RECORDS SUPPLIED: Begin

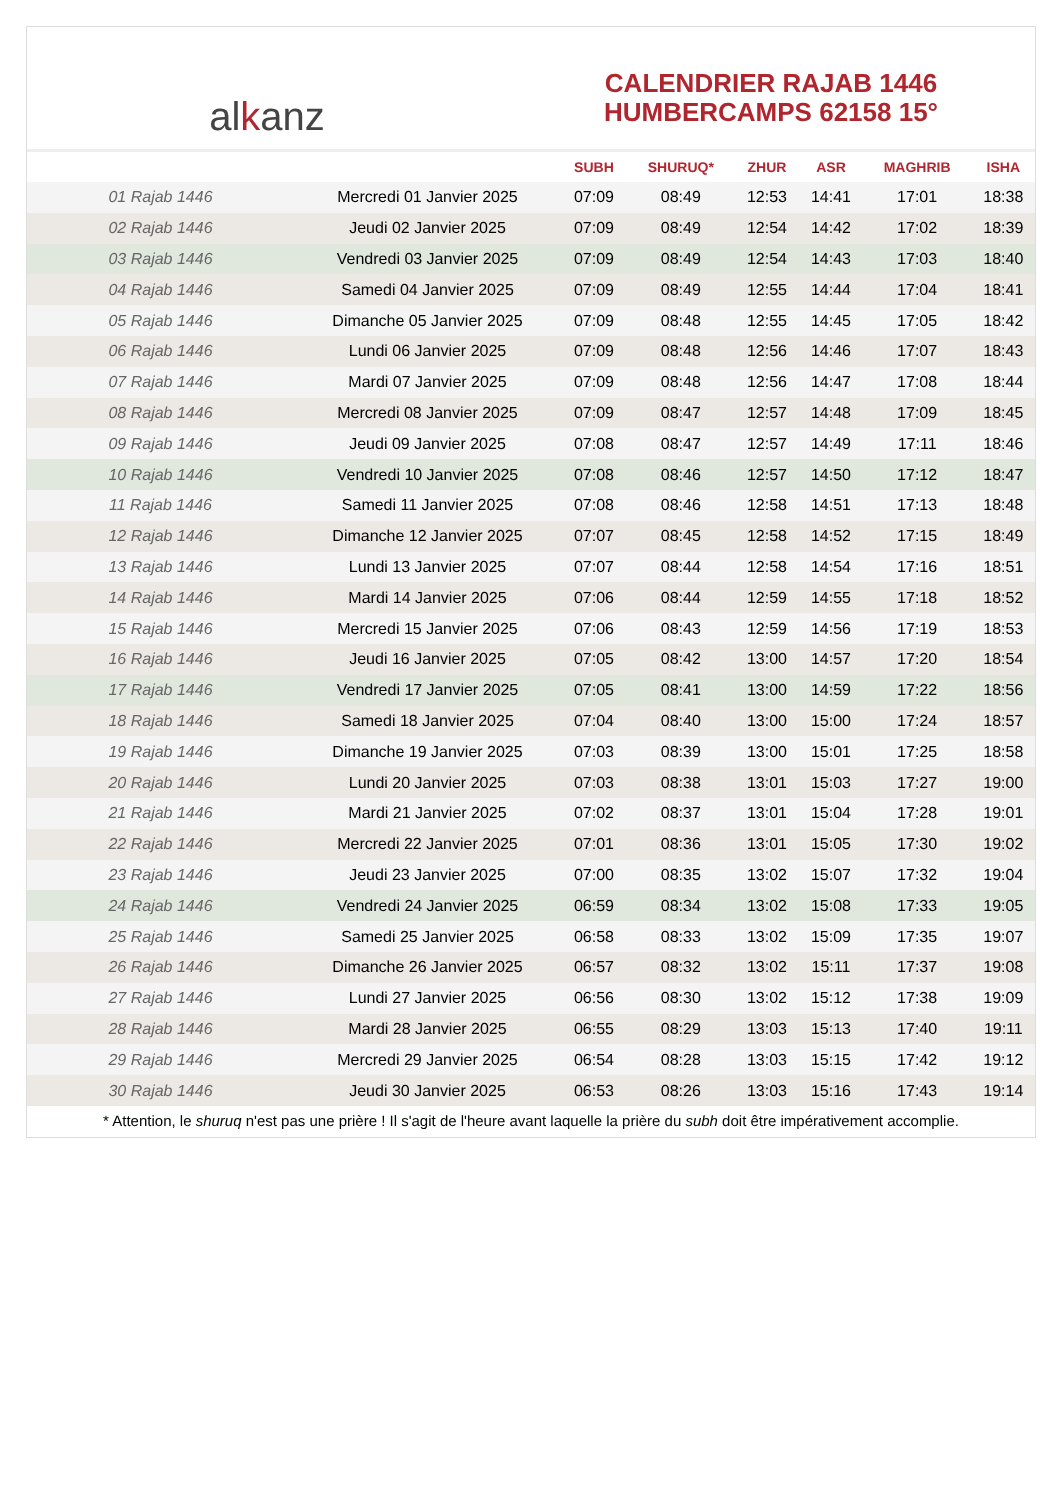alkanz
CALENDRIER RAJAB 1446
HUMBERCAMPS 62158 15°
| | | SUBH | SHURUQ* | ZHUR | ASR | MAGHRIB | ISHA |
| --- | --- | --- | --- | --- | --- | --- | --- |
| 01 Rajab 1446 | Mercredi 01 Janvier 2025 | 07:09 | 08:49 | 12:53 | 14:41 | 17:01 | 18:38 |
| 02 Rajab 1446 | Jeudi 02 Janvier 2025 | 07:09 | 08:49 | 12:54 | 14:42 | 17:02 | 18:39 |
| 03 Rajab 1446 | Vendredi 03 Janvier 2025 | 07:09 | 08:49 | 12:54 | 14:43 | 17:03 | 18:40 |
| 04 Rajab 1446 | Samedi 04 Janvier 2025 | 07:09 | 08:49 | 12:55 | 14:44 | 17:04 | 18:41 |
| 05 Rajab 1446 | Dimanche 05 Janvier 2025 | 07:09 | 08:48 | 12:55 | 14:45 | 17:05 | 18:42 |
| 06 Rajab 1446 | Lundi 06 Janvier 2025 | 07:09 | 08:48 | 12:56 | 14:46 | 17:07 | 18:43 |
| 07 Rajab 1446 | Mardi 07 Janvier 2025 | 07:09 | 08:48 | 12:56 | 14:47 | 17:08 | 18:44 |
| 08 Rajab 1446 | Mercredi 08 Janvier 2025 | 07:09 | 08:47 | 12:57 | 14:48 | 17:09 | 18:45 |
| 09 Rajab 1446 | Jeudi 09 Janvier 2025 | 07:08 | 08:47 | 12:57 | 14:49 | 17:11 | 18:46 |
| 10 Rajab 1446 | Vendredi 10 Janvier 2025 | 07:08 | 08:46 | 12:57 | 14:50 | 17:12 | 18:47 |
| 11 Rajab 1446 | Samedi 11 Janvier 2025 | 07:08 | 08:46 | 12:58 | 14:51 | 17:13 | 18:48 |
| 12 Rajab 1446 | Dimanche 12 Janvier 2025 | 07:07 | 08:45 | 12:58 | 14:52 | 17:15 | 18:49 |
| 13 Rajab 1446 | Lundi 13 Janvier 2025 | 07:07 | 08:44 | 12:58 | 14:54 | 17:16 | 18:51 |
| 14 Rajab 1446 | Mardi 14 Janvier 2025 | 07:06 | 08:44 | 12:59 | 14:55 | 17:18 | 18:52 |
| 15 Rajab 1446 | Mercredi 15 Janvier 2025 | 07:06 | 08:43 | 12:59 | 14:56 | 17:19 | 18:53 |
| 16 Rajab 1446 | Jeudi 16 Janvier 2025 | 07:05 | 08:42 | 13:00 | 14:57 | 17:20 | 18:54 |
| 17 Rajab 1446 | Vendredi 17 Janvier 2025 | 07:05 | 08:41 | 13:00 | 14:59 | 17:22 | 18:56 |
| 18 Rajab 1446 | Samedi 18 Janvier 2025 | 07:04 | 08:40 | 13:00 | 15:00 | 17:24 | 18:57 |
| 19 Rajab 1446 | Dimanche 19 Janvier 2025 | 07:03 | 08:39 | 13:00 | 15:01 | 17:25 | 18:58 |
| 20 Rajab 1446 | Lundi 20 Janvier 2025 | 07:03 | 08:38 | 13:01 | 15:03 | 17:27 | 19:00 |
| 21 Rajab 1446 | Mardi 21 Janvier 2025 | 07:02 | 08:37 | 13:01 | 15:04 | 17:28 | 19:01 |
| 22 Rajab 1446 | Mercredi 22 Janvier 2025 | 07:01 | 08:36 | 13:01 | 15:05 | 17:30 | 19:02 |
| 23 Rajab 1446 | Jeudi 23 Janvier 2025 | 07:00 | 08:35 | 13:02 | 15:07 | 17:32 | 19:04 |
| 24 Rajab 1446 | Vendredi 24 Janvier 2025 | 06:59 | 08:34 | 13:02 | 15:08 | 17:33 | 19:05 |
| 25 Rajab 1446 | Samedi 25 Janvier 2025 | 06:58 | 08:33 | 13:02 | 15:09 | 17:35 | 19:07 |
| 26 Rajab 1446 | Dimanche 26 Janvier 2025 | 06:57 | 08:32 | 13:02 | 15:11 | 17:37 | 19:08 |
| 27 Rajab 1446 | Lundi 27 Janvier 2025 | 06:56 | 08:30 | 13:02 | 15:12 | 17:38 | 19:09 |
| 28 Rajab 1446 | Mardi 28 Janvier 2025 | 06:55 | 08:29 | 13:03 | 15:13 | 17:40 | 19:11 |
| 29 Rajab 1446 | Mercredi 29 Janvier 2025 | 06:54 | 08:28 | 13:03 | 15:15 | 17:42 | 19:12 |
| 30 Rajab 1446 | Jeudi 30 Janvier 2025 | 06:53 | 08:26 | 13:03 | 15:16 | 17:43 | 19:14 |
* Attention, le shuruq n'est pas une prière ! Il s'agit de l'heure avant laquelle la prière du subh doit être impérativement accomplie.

RECORDS SUPPLIED: End

→ EXERCISE GOAL
Among the entries above, which lines include "Lundi"? List them all.

→ RESULT FOR THIS TASK
| 06 Rajab 1446 | Lundi 06 Janvier 2025 | 07:09 | 08:48 | 12:56 | 14:46 | 17:07 | 18:43 |
| 13 Rajab 1446 | Lundi 13 Janvier 2025 | 07:07 | 08:44 | 12:58 | 14:54 | 17:16 | 18:51 |
| 20 Rajab 1446 | Lundi 20 Janvier 2025 | 07:03 | 08:38 | 13:01 | 15:03 | 17:27 | 19:00 |
| 27 Rajab 1446 | Lundi 27 Janvier 2025 | 06:56 | 08:30 | 13:02 | 15:12 | 17:38 | 19:09 |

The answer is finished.